— CONJUNTO DE DADOS —
☆ ☆ ☆ ☆

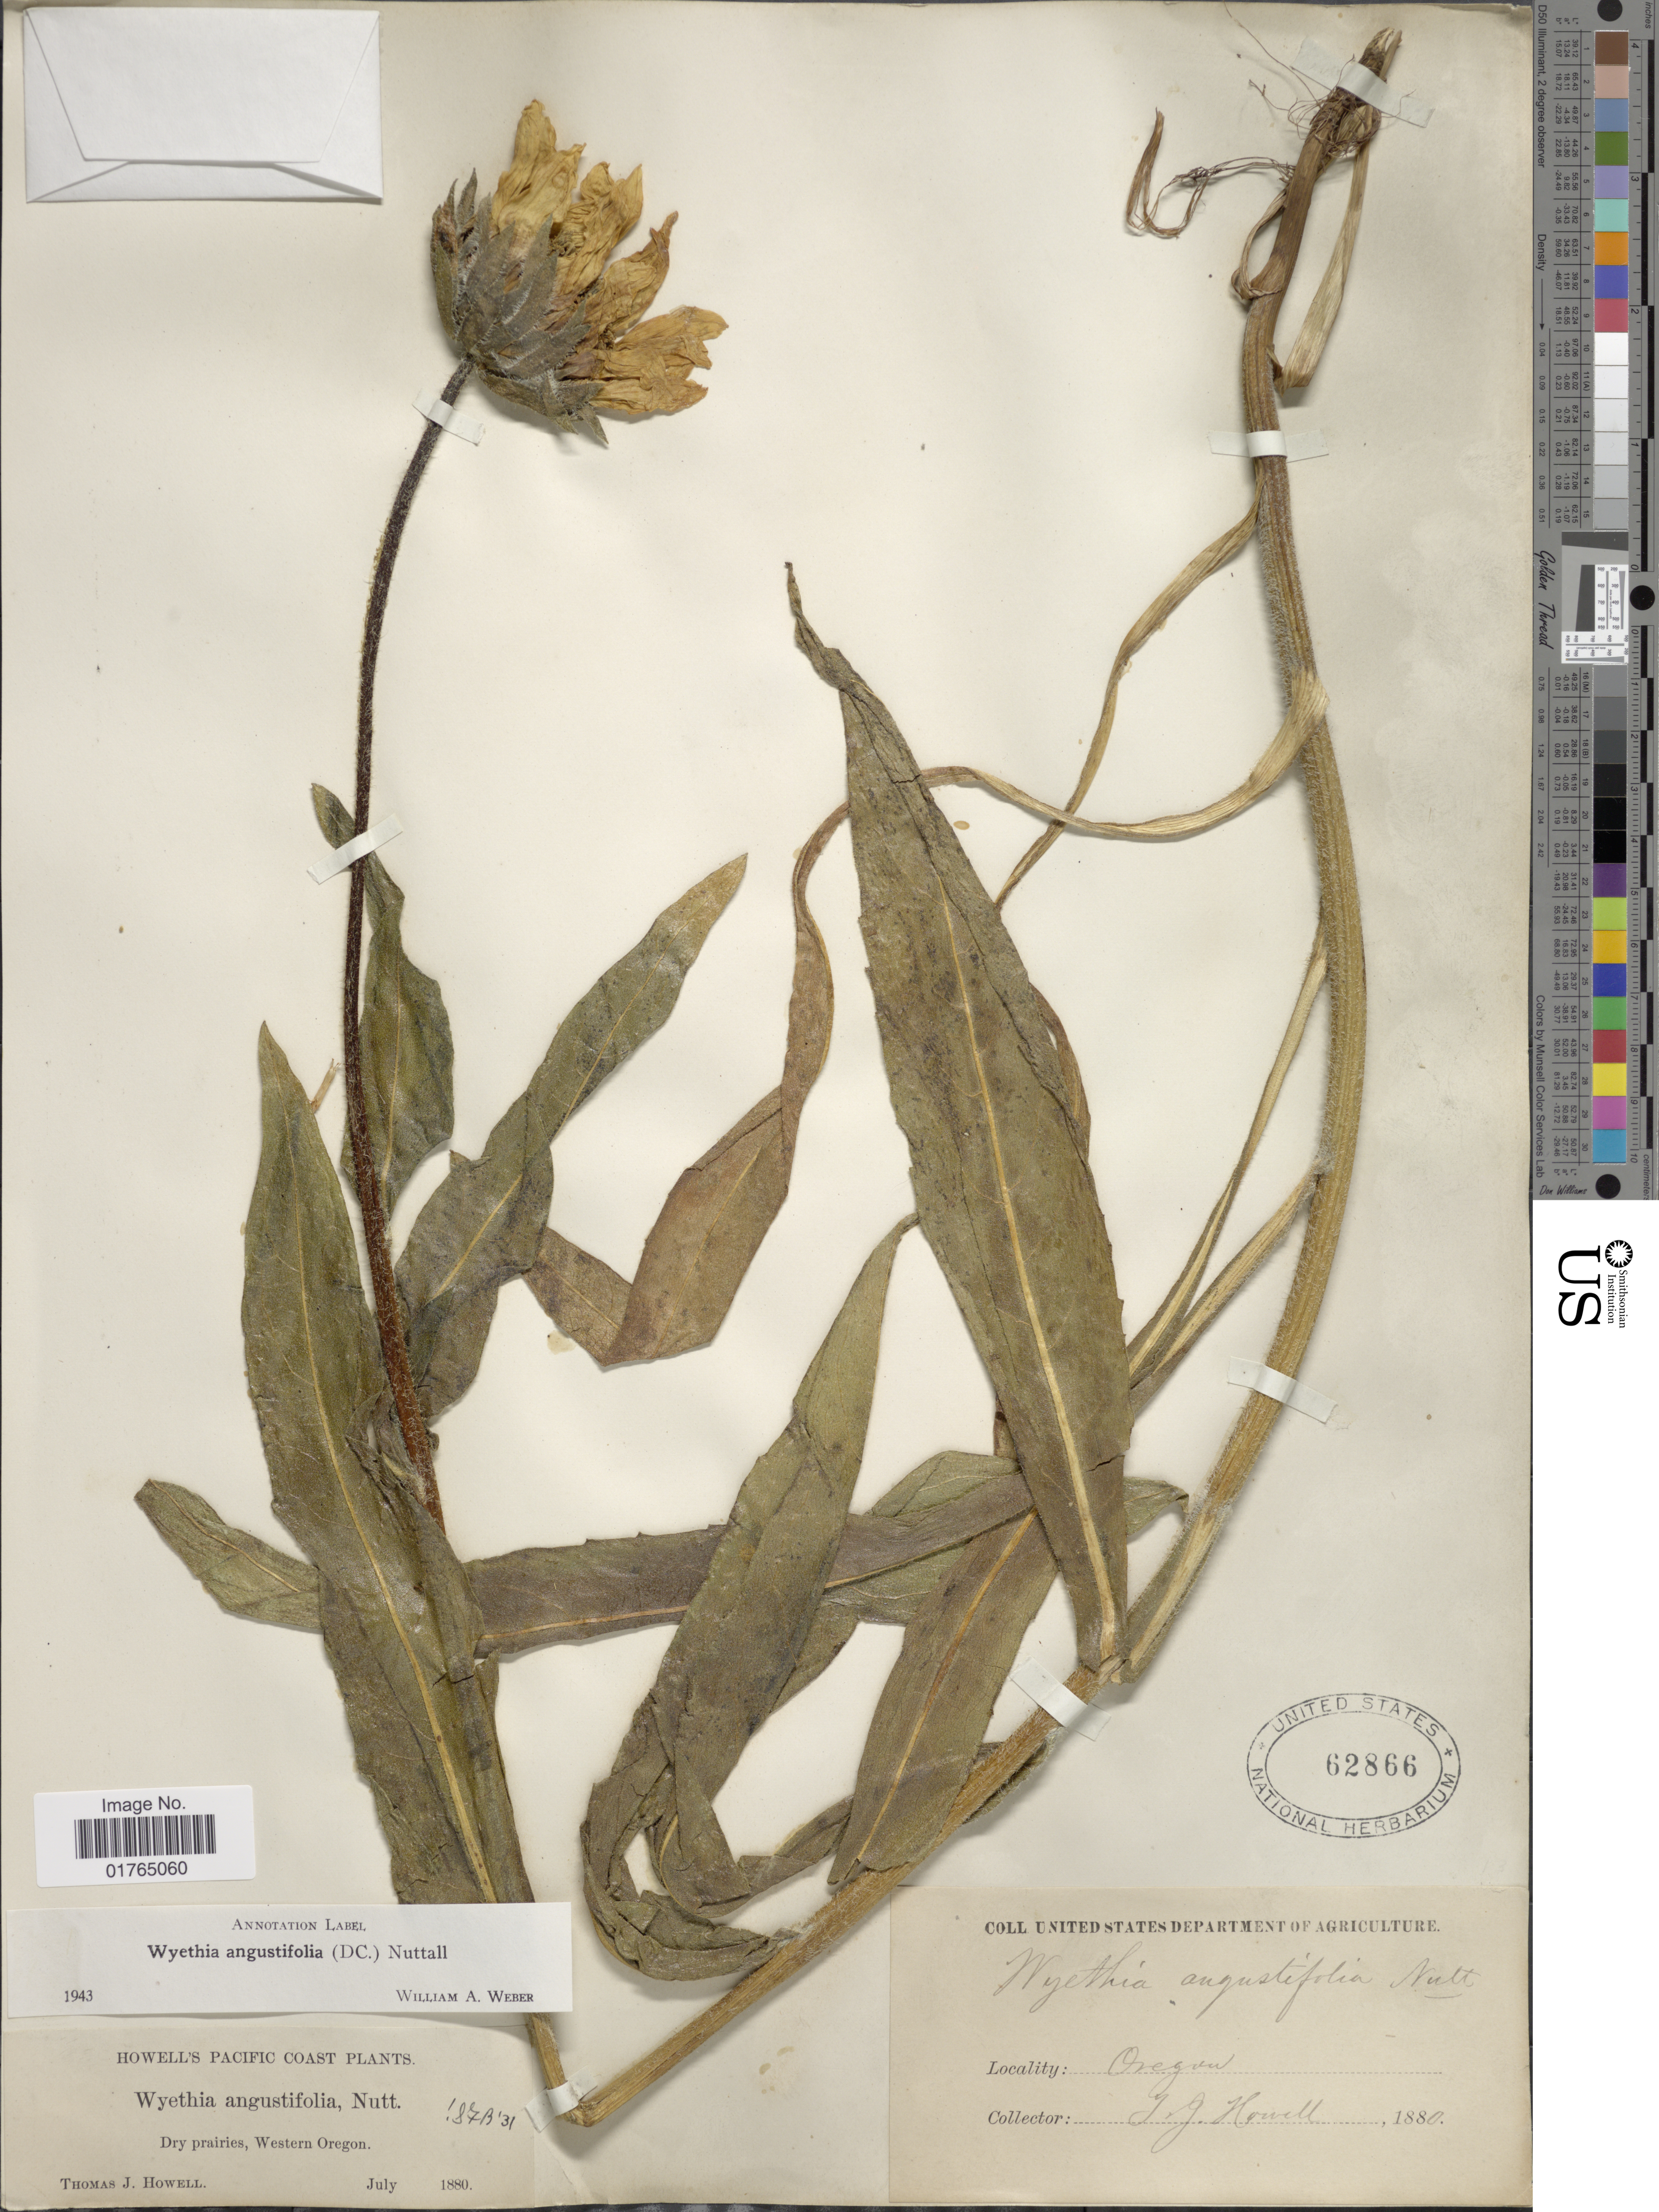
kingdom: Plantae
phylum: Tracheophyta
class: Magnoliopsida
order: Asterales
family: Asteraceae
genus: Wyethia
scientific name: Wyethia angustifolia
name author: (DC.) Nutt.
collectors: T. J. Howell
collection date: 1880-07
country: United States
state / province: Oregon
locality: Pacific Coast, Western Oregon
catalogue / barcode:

☆ ☆ ☆ ☆

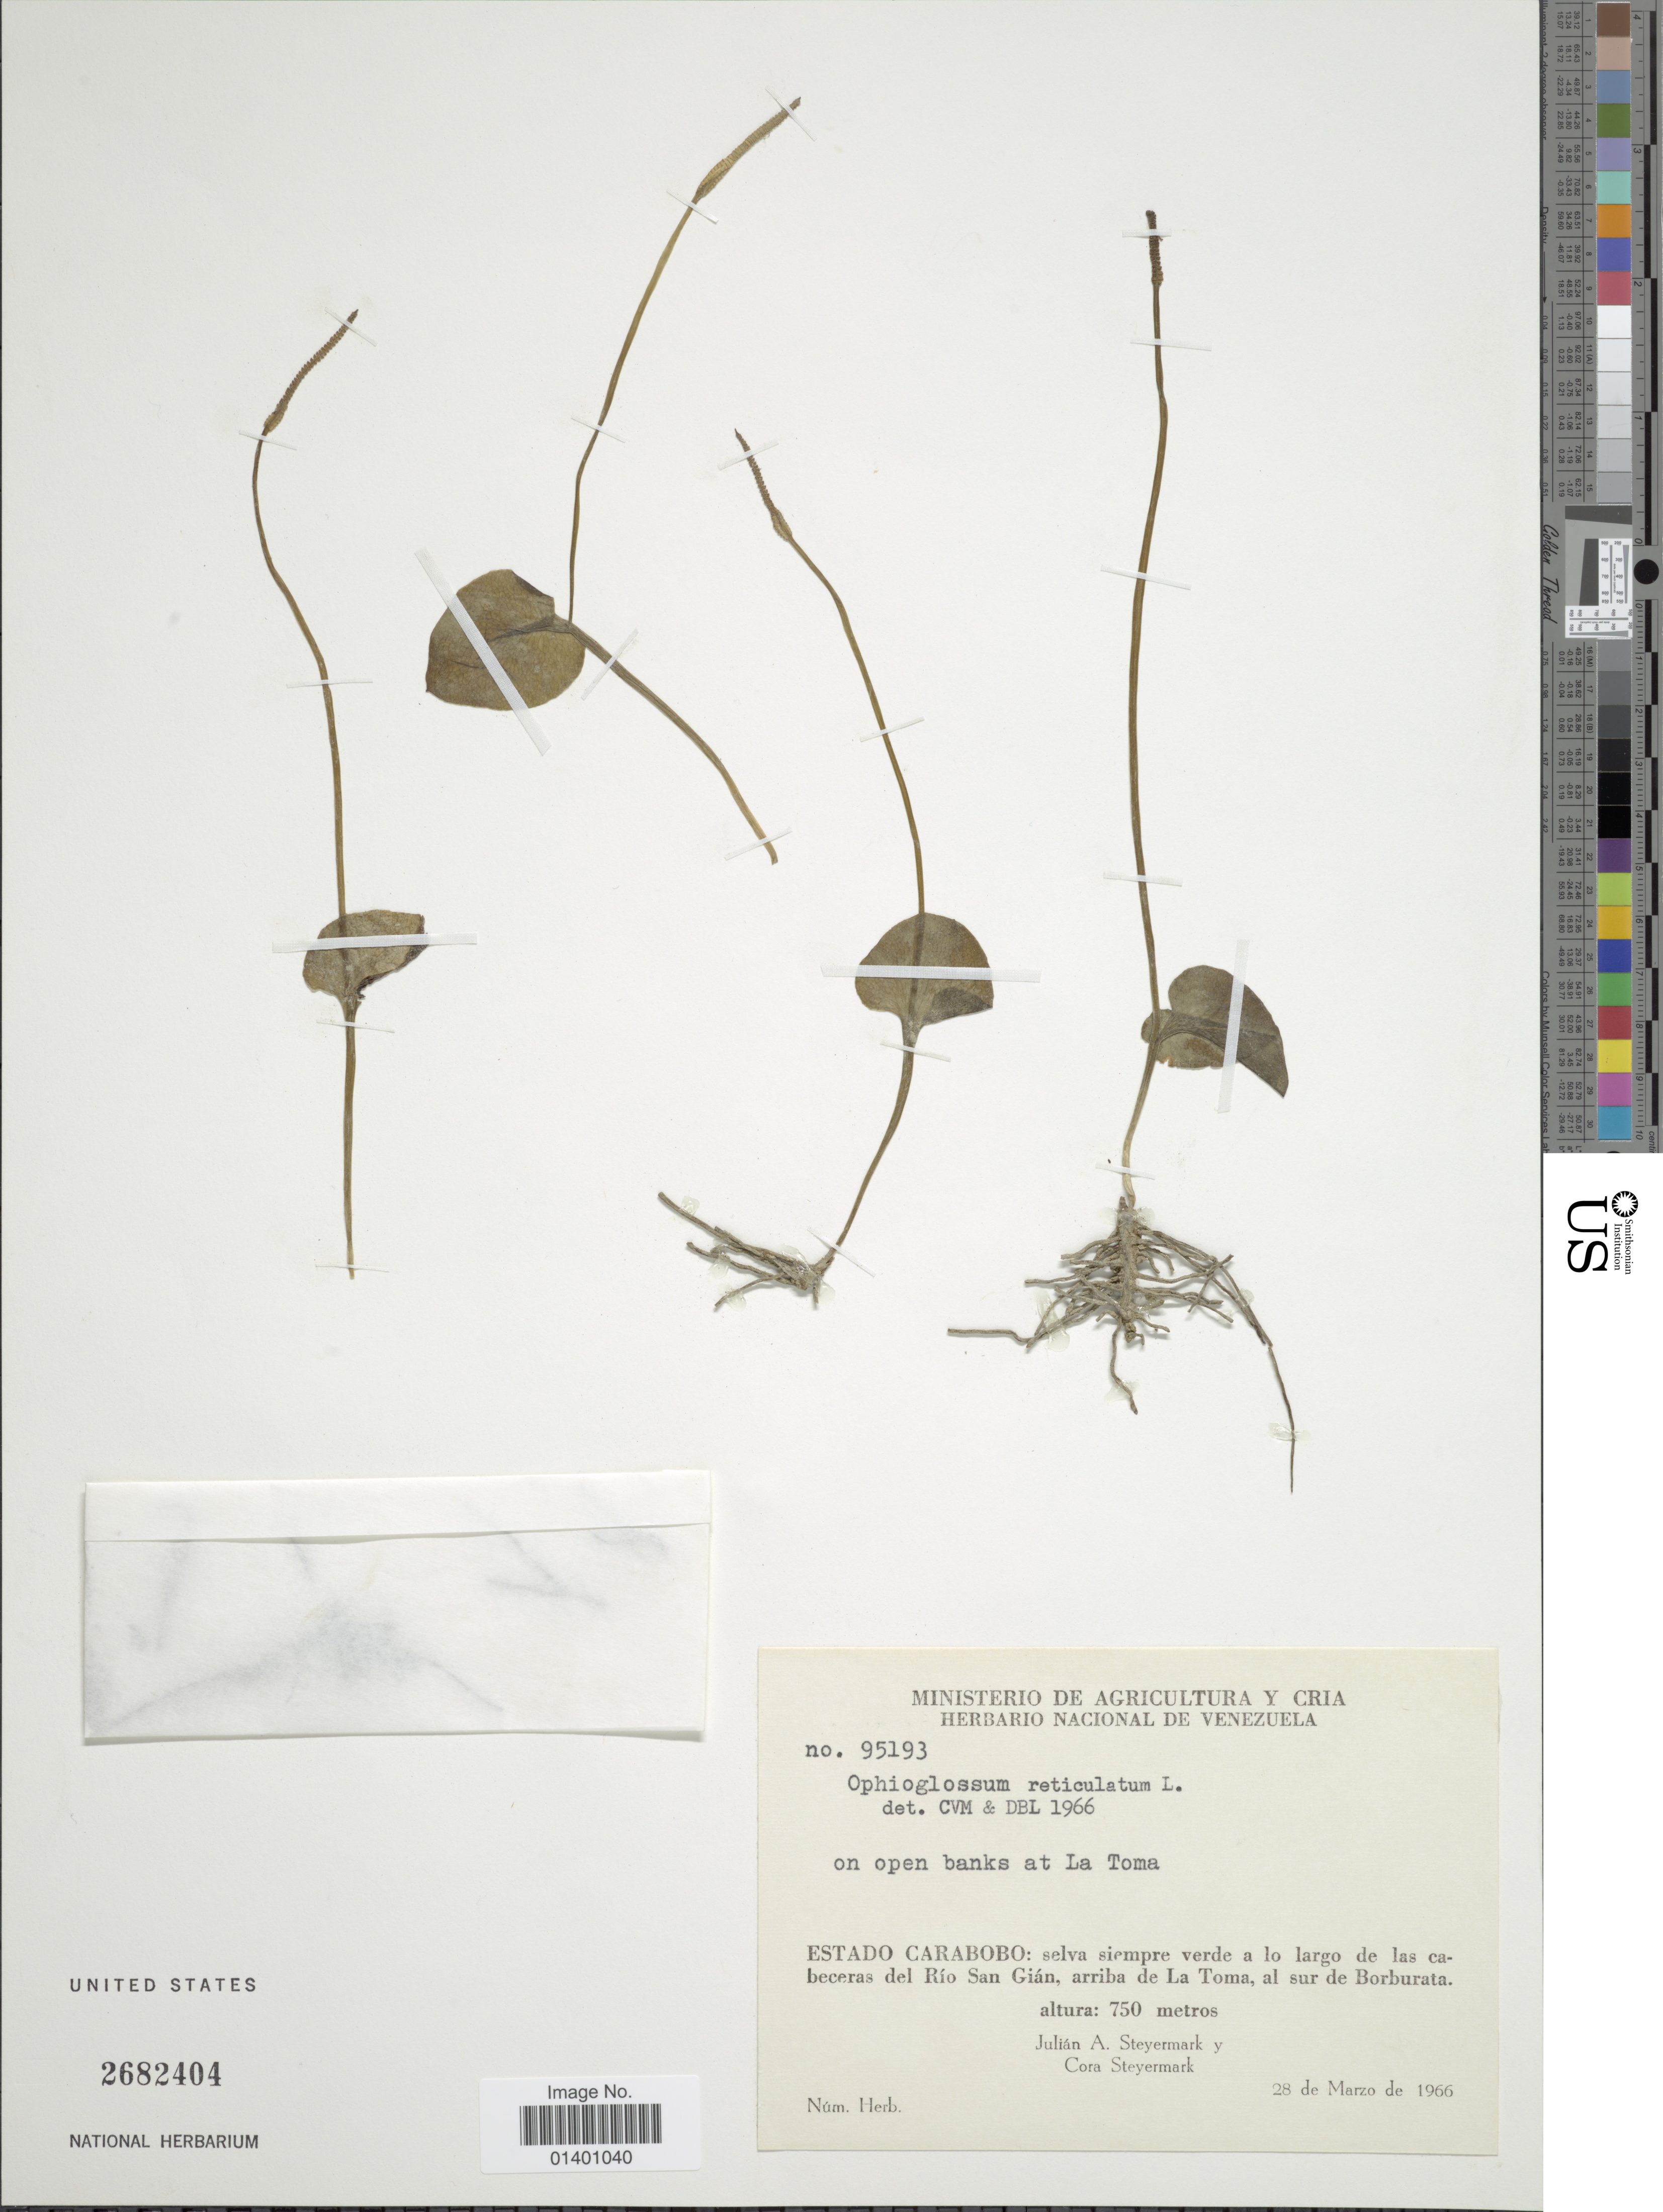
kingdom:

☆ ☆ ☆ ☆

— SOLICITAÇÃO —
Redigite sem alterações as linhas dos dados que vão da linha com "collectors: T. J. Howell" até a linha com "locality: Pacific Coast, Western Oregon", ambas incluídas.

— TAREFA CONCLUÍDA —
collectors: T. J. Howell
collection date: 1880-07
country: United States
state / province: Oregon
locality: Pacific Coast, Western Oregon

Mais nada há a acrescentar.